The headline glaring out from the cover of today’s Daily Mirror: “Clegg: We must axe bedroom tax.” Is this the Lib Dems final break from the constraints of governing in coalition?
Well, no, not really. The truth, as George Eaton says, is more complicated than those bold, black capital-letters would have you believe. The Lib Dems aren’t actually calling for the Coalition’s changes to housing benefit to be repealed. They’re calling for them to be reformed. “The plans will see those already in the social rented sector only lose their benefit if they are offered a suitable smaller home and turn it down,” explains a statement on the party’s website. “It would also permanently exempt disabled adults.”
This is an expression, more or less, of the motion passed by Lib Dem activists at their conference last September. Which makes the whole affair analogous to that time when Clegg, contra Michael Gove, said that every state-funded school should have qualified teachers and follow the National Curriculum. These were two policies that had been passed into being at another previous Lib Dem conference. Clegg was simply speaking as Liberal Democrat leader, rather than as Deputy Prime Minister – something he will do more and more of as the election approaches.
Except, in this case, it’s harder to discern what Clegg is trying to achieve. Any Tory-minded voters alighting on the Mirror headline will probably just think he’s a two-faced so-and-so.

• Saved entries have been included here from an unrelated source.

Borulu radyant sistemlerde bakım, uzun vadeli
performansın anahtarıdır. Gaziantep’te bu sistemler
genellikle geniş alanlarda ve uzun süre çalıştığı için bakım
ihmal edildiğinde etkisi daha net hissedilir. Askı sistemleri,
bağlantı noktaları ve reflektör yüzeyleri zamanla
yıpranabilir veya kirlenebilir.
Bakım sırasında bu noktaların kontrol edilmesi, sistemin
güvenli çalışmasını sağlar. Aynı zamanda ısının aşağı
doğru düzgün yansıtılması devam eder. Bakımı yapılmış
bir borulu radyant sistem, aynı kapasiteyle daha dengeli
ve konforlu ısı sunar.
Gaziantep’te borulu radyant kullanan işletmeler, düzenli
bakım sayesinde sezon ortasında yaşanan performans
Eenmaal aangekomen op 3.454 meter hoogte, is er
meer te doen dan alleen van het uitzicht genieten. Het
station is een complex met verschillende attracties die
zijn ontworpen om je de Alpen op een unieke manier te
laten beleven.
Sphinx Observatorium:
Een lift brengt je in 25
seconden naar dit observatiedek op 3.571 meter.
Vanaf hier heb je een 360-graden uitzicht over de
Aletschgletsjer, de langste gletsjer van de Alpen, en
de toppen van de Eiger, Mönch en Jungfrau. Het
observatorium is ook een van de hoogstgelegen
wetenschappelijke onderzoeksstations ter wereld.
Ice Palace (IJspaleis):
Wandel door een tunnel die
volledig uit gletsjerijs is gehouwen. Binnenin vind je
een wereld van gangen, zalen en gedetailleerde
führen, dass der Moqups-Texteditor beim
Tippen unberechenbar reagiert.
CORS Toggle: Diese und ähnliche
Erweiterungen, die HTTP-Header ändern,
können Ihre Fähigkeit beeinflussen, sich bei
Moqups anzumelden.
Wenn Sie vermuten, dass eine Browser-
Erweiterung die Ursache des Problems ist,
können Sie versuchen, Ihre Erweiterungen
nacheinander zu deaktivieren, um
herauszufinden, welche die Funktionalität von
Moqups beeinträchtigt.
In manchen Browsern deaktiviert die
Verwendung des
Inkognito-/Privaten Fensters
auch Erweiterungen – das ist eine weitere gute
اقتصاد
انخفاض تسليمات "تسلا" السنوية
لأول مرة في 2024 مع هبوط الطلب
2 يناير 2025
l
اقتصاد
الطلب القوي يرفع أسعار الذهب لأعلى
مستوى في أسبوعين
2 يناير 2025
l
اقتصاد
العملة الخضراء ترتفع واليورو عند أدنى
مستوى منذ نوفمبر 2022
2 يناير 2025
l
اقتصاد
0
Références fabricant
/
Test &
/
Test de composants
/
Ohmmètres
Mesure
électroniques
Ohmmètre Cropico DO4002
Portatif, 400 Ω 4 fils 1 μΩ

Any Labour-minded voters will either think, “But you helped introduce it in the first place!” Or, if they read on into the article itself, “You don’t actually want to axe it!” For a party leader who has already hurt himself on the difference between expectations and reality, it’s puzzling why he and his team are, apparently, okay with this situation.
All that said, and despite Rachel Reeves’ response, today’s machinations do move the Lib Dems slightly closer to Labour. Stephen Tall already had the “bedroom tax” on his growing list of policies about which those two parties now agree – but it will be worth keeping an eye on whether that agreement fully manifests itself ahead of the next election. If people like Tim Farron have anything do with it, the call for reform could soon change into one for repeal.